BEGIN

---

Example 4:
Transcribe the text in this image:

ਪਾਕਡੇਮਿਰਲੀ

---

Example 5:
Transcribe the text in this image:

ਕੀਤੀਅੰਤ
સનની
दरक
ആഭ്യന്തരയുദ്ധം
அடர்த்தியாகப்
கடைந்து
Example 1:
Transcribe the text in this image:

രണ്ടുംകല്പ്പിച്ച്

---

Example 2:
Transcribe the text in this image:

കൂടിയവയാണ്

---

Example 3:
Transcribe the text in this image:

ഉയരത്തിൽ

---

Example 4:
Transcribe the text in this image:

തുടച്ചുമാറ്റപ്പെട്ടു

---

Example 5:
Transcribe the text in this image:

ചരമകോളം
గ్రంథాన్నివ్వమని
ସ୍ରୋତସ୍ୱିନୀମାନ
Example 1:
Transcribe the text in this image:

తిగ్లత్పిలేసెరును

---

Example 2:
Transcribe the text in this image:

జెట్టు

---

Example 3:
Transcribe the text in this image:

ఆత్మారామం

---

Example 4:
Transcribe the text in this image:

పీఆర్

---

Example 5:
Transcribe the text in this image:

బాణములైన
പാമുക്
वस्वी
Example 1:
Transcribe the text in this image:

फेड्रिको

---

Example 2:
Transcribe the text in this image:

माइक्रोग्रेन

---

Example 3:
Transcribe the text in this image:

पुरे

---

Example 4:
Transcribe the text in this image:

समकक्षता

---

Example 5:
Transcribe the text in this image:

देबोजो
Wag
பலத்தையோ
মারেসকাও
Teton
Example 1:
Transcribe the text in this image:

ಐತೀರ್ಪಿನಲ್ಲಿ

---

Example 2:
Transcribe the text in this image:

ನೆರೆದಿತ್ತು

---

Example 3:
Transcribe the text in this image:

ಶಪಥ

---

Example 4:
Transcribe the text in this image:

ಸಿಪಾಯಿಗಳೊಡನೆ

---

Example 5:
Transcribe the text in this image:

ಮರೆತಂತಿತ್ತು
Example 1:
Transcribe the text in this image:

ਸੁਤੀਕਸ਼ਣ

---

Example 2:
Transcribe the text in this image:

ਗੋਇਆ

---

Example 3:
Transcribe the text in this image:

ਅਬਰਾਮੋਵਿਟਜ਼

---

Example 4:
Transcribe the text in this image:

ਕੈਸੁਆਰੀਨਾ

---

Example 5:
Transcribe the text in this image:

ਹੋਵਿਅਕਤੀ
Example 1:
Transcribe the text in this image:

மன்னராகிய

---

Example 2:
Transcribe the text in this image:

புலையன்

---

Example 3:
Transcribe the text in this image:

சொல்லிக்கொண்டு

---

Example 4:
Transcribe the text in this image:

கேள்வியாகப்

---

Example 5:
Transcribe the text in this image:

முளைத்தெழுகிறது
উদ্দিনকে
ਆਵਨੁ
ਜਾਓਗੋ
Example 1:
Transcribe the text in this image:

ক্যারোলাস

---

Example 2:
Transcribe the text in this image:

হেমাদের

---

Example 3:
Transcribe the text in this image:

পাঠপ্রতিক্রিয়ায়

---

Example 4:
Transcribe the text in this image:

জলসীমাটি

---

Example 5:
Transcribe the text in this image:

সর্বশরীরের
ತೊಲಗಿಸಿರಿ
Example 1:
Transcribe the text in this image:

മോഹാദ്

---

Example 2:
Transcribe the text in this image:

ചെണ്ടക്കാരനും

END

**REQUIRED ACTION**
Every entry is to be restated word for word.

**RESPONSE AREA**
---

Example 4:
Transcribe the text in this image:

ਪਾਕਡੇਮਿਰਲੀ

---

Example 5:
Transcribe the text in this image:

ਕੀਤੀਅੰਤ
સનની
दरक
ആഭ്യന്തരയുദ്ധം
அடர்த்தியாகப்
கடைந்து
Example 1:
Transcribe the text in this image:

രണ്ടുംകല്പ്പിച്ച്

---

Example 2:
Transcribe the text in this image:

കൂടിയവയാണ്

---

Example 3:
Transcribe the text in this image:

ഉയരത്തിൽ

---

Example 4:
Transcribe the text in this image:

തുടച്ചുമാറ്റപ്പെട്ടു

---

Example 5:
Transcribe the text in this image:

ചരമകോളം
గ్రంథాన్నివ్వమని
ସ୍ରୋତସ୍ୱିନୀମାନ
Example 1:
Transcribe the text in this image:

తిగ్లత్పిలేసెరును

---

Example 2:
Transcribe the text in this image:

జెట్టు

---

Example 3:
Transcribe the text in this image:

ఆత్మారామం

---

Example 4:
Transcribe the text in this image:

పీఆర్

---

Example 5:
Transcribe the text in this image:

బాణములైన
പാമുക്
वस्वी
Example 1:
Transcribe the text in this image:

फेड्रिको

---

Example 2:
Transcribe the text in this image:

माइक्रोग्रेन

---

Example 3:
Transcribe the text in this image:

पुरे

---

Example 4:
Transcribe the text in this image:

समकक्षता

---

Example 5:
Transcribe the text in this image:

देबोजो
Wag
பலத்தையோ
মারেসকাও
Teton
Example 1:
Transcribe the text in this image:

ಐತೀರ್ಪಿನಲ್ಲಿ

---

Example 2:
Transcribe the text in this image:

ನೆರೆದಿತ್ತು

---

Example 3:
Transcribe the text in this image:

ಶಪಥ

---

Example 4:
Transcribe the text in this image:

ಸಿಪಾಯಿಗಳೊಡನೆ

---

Example 5:
Transcribe the text in this image:

ಮರೆತಂತಿತ್ತು
Example 1:
Transcribe the text in this image:

ਸੁਤੀਕਸ਼ਣ

---

Example 2:
Transcribe the text in this image:

ਗੋਇਆ

---

Example 3:
Transcribe the text in this image:

ਅਬਰਾਮੋਵਿਟਜ਼

---

Example 4:
Transcribe the text in this image:

ਕੈਸੁਆਰੀਨਾ

---

Example 5:
Transcribe the text in this image:

ਹੋਵਿਅਕਤੀ
Example 1:
Transcribe the text in this image:

மன்னராகிய

---

Example 2:
Transcribe the text in this image:

புலையன்

---

Example 3:
Transcribe the text in this image:

சொல்லிக்கொண்டு

---

Example 4:
Transcribe the text in this image:

கேள்வியாகப்

---

Example 5:
Transcribe the text in this image:

முளைத்தெழுகிறது
উদ্দিনকে
ਆਵਨੁ
ਜਾਓਗੋ
Example 1:
Transcribe the text in this image:

ক্যারোলাস

---

Example 2:
Transcribe the text in this image:

হেমাদের

---

Example 3:
Transcribe the text in this image:

পাঠপ্রতিক্রিয়ায়

---

Example 4:
Transcribe the text in this image:

জলসীমাটি

---

Example 5:
Transcribe the text in this image:

সর্বশরীরের
ತೊಲಗಿಸಿರಿ
Example 1:
Transcribe the text in this image:

മോഹാദ്

---

Example 2:
Transcribe the text in this image:

ചെണ്ടക്കാരനും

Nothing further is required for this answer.